Registries for RWE: Challenges and Opportunities
Rachel E. Sobel, Regeneron Pharmaceuticals, will review the recent RWE guidance from FDA and EMA on registries, and describe some of the challenges and opportunities in using registries to support safety and effectiveness evaluations, with a focus on rare disease, pediatric, and pregnancy registries, including some practical examples.

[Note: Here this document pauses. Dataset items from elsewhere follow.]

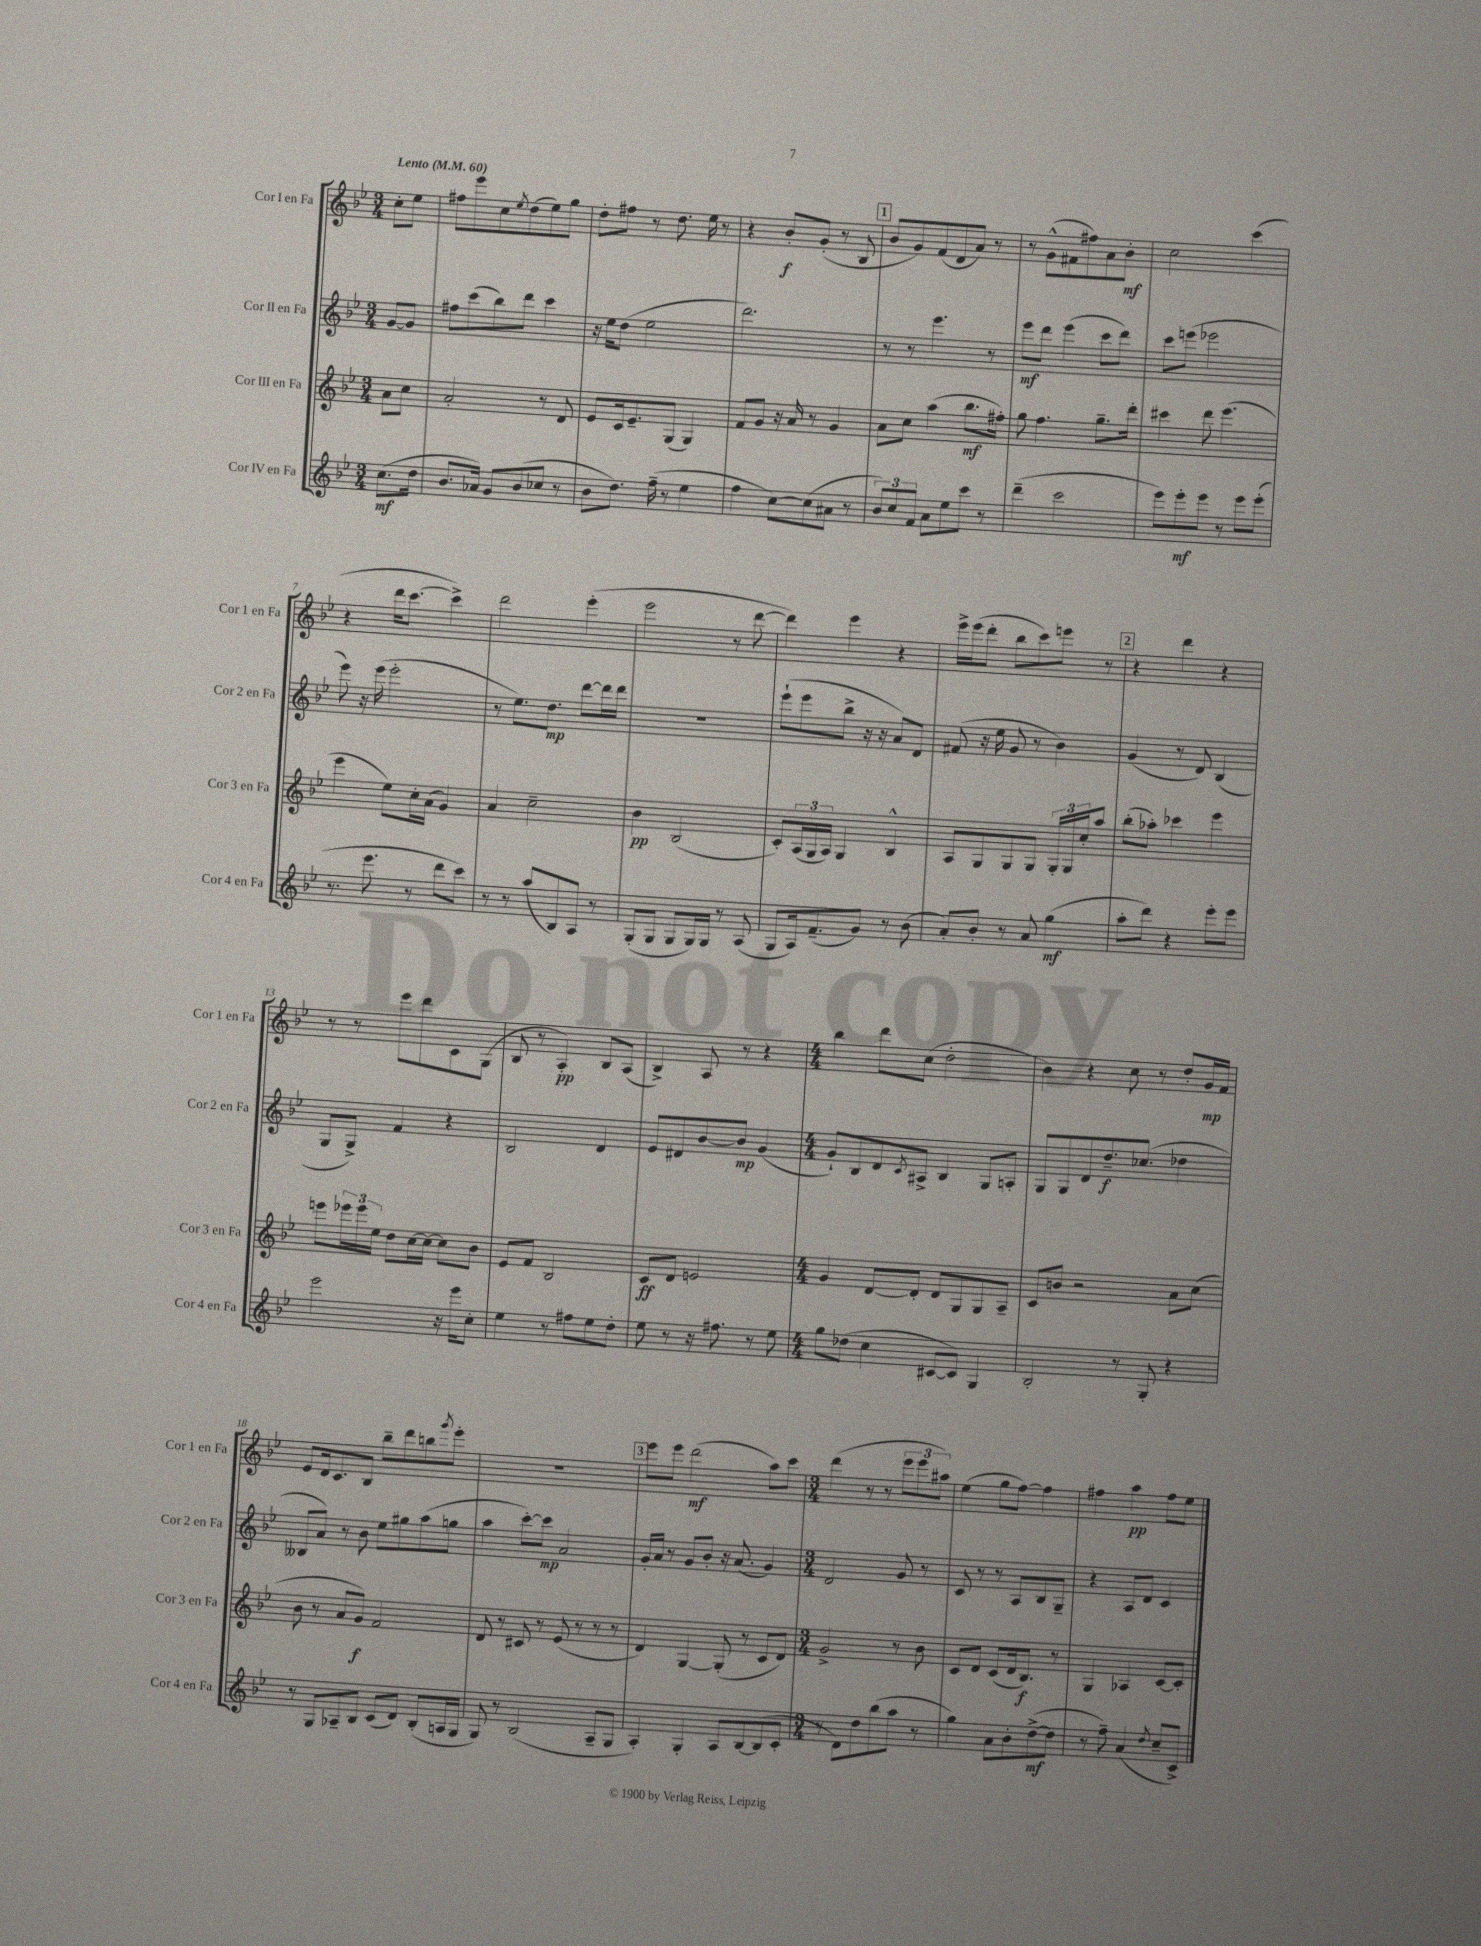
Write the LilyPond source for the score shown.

<<
\new StaffGroup <<
\new Staff = "s0" \with { instrumentName = "Cor I en Fa" shortInstrumentName = "Cor 1 en Fa" } {
    \clef treble \key bes \major \numericTimeSignature \time 3/4 \partial 4 \tempo "Lento" 4 = 60
    c''8-. ees''8 |
    fis''8 ees'''8 c''8 \acciaccatura { ees''8 } d''8( ees''8) g''8 |
    d''8-. fis''8 r8 d''8. ees''16 r8 |
    r4 bes'8-.\f g'8-.( r8 bes8 |
    \mark \markup { \box "1" } bes'8 g'8) f'8( d'8 a'8) r8 |
    r8 g'8-^( fis'8 fis''8) a'8 bes'8-.\mf |
    c''2 c'''4( |
    r4 d'''16 c'''8.~ c'''4->) |
    d'''2 ees'''4-.( |
    ees'''2 r8 d'''8~ |
    d'''4) ees'''4 r4 |
    ees'''16-> ees'''16( d'''8-. bes''8 c'''8) e'''8 r8 |
    \mark \markup { \box "2" } r4 d'''4 r4 |
    r8 r8 ees'''8 d'''8 c'8 g8( |
    bes8 r8 a4-.\pp) bes8 a8( |
    bes4->) a8 r8 r4 |
    \numericTimeSignature \time 4/4 bes''4 d'''8 c''8( d''2-. |
    bes'4) r4 c''8 r8 d''8-. g'16\mp f'16 |
    ees'8 d'16 c'8. bes8 bes''8-- d'''8 b''8 \acciaccatura { g'''8 } ees'''8-. |
    R1 |
    \mark \markup { \box "3" } ees'''8 ees'''8 d'''2\mf( a''8) c'''8 |
    \numericTimeSignature \time 3/4 d'''4( r8 r8 \tuplet 3/2 { ees'''8 ees'''8 ais''8) } |
    ees''4( g''8 f''8~) f''4 |
    fis''4 a''4\pp fis''8 ees''8 \bar "|." |
}
\new Staff = "s1" \with { instrumentName = "Cor II en Fa" shortInstrumentName = "Cor 2 en Fa" } {
    \clef treble \key bes \major \numericTimeSignature \time 3/4 \partial 4
    g'8~ g'8 |
    fis''8 c'''8( bes''8) d'''8 c'''4 |
    r16 ees''16 d''8( ees''2 |
    d'''2.) |
    \mark \markup { \box "1" } r8 r8 ees'''4. r8 |
    ees'''8\mf d'''8 ees'''4( c'''8 d'''8) |
    c'''8 e'''8( ees'''2 |
    ees'''8) r16 ees'''16( ees'''2-. |
    r8 ees''8.) d''8.\mp d'''8~ d'''16 d'''16 |
    R2. |
    ees'''8-!( ees'''8 bes''8-> r16 r16 a'8) d'8 |
    fis'8( r16 ees''16 g'8 r8 bes'4) |
    \mark \markup { \box "2" } g'4( r8 d'8) bes4( |
    g8 g8->) f'4 r4 |
    bes2 d'4 |
    ees'8 dis'8 bes'8~ bes'8\mp g'4( |
    \numericTimeSignature \time 4/4 g'8-!) bes8 d'8 \acciaccatura { c'8 } ais8-> bes4 g8 a8-. |
    g8 g8 d'8 d''8.--\f ces''8.( des''4 |
    beses8 a'8) r8 bes'8 ees''8 gis''8 a''8( g''8 |
    a''4 c'''8~-.) c'''8\mp a'2 |
    \mark \markup { \box "3" } g'16-. a'16 r8 g'8 bes'8-. r16 a'8.( g'4) |
    \numericTimeSignature \time 3/4 d'2 g'8 r8 |
    c'8 r8 r8 a8 bes8 g8-- |
    r4 a8 d'8 c'4 \bar "|." |
}
\new Staff = "s2" \with { instrumentName = "Cor III en Fa" shortInstrumentName = "Cor 3 en Fa" } {
    \clef treble \key bes \major \numericTimeSignature \time 3/4 \partial 4
    a'8 c''8 |
    a'2-. r8 d'8 |
    ees'8 c'16 ees'8.-- g8( g4) |
    f'8 g'8 r16 a'16 r8 g'4 |
    \mark \markup { \box "1" } a'8 c''8 a''4( bes''8.\mf fis''16-.) |
    g''8 f''4. g''8.-- d'''16-. |
    cis'''4 d'''8 ees'''4.( |
    ees'''4 ees''8) c''16-. a'16( g'4) |
    a'4 c''2-- |
    bes'4\pp bes2( |
    c'8-.) \tuplet 3/2 { a16( g16 a16) } g4 bes4-^ |
    a8 g8 g8 g8 \tuplet 3/2 { g16-. g16 c''16-. } a''8 |
    \mark \markup { \box "2" } bes''8-.( aes''8-.) ces'''4 ees'''4 |
    e'''8 \tuplet 3/2 { ees'''16 ees'''16 ees''16 } d''8 c''16~ c''16~ c''8 bes'8 |
    ees'8 f'8 bes2 |
    c'8\ff d'8 e'2 |
    \numericTimeSignature \time 4/4 g'4 d'8~ d'8-. d'8 g8 g8 a8-- |
    c'8 b'8 r2 a'8 c''8( |
    bes'8 r8 a'8 g'8\f) f'2 |
    d'8 r8 cis'8 r8 ees'8( r8 r8 r8 |
    \mark \markup { \box "3" } d'4) g4~ g8-.( r8 c'8 d'8) |
    \numericTimeSignature \time 3/4 g'2-> r8 bes'8 |
    c'8 d'8 c'8( d'16 bes8.\f) r8 |
    g4 aes4 c'8~ c'8-. \bar "|." |
}
\new Staff = "s3" \with { instrumentName = "Cor IV en Fa" shortInstrumentName = "Cor 4 en Fa" } {
    \clef treble \key bes \major \numericTimeSignature \time 3/4 \partial 4
    c''8.\mf( d''16 |
    bes'8. aes'16) g'8 bes'8( ces''8 r8 |
    bes'8 d''8.) f''16--( r8 ees''4 |
    f''4 c''8~) c''8( ais'8 r8 |
    \mark \markup { \box "1" } \tuplet 3/2 { bes'8) c''8 f'8 } a'8 ees''8 c'''8 r8 |
    d'''4--( c'''2 |
    ees'''8) ees'''8-.\mf ees'''8 r8 ees'''8 ees'''8-.( |
    r8. ees'''8. r8 d'''8 c'''8) |
    r8 r8 a''8( bes8) a8 r8 |
    g8-.( g8 g8 g16) g16 r8 a8( |
    g8 a16) f'8.--( g'8) r8 bes'8( |
    a'8-.) bes'8-. r8 a'8 g''4\mf( |
    \mark \markup { \box "2" } a''8-. d'''8) r4 ees'''8-. ees'''8 |
    ees'''2 r16 ees'''16 c''8-. |
    ees''4 r8 fis''8 ees''8 d''8-. |
    ees''8 r8 r16 fis''8. r8 ees''8 |
    \numericTimeSignature \time 4/4 g''8 des''8( c''4 cis'8~ cis'8) g4 |
    bes2-. r8 g8-. r4 |
    r8 g8 aes8-- bes8 c'8( d'8) bes8-.( a16 g16 |
    g8) r8 bes2( a8-- g8 |
    \mark \markup { \box "3" } a4-.) g4-. a8 bes8~ bes8( c'8-. |
    \numericTimeSignature \time 3/4 r8 d'8) d''8 bes''8( a''8 r8 |
    g''4) a'8 bes'8-. d''8~->\mf( d''8 |
    r8 f''8--) a'4( \acciaccatura { d''8 } c''8-- c'8->) \bar "|." |
}
>>
>>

Pragmatic trial designs can build the bridge between clinical trials and clinical practice, providing valuable real-world evidence, with the rigor of randomized clinical trials, to inform treatment decisions of payers, clinicians, employers, patients, and for regulatory purposes moving forward. Helene Nordahl, Novo Nordisk, discusses her experience leveraging real-world healthcare data and linkage to claims data to address novel endpoints. She will share operational lessons learned from conducting pragmatic trials along with case examples
Human Tissue Policies
As the industry hurtles down the path of digital transformation, the bulk of discussion has been on new tools and technologies and the interesting ways that the data produced from them can be analyzed, with occasional discussion of the need to develop data governance models. Yet there has been relatively no discussion about the development of human tissue policies and governance models says Brenda Yanak, Clinical Transformation Partners. Yanak’s presentation will examine the critical need for equivalent focus on development of policies governing the use of human tissue and recommended components of such a policy, to ensure that organizations position themselves for success
How the Patient Voice Shaped Sampling Strategy
Over the past decade, Merck has conducted numerous trials involving patient-centric sampling, an enabling technology for decentralized trials. Melanie Anderson and Jennifer Campbell, both of Merck, outline their findings from patient preference questionnaires included in multiple trials. Patients prefer at-home sampling methods with novel collection devices, and preference is dependent upon sampling frequency, sampling methods, pain tolerance, and physiological condition. Data indicate that effective patient-centric sampling approaches should be painless, simple for users to execute, and minimize sample volume. This participant feedback has shaped Merck’s patient-centric sampling strategy and has enabled us to implement sampling approaches that are truly patient-centric
Gamifying Clinical Trials for Kids
Kids are not small adults and developing a medical device or a mobile health app for children requires not only originality and creativity, but also extensive knowledge of developmental psychology and child behavior. Amir Lahav, Mitsubishi Tanabe Pharma America, believes it is particularly important to create age-appropriate medical content and attractive graphic illustrations in an effort to keep children engaged throughout the clinical trial journey. Gamification is a key element for implementing incentivized strategies combined with accessible technology to ensure protocol adherence and retention of trial participants. The child's mental well-being is often not receiving enough attention at the protocol design stage. Lahav will outline areas where we can do more to improve the clinical trial experience, making it more friendly for both parents and children This may include the use of video animation in eConsent materials; virtual awards based on the child's preferences; gamed-based clinical trial software platform; and augmented reality to alleviate stress and anxiety before complex medical exams such as MRI, muscle biopsy, and phlebotomy.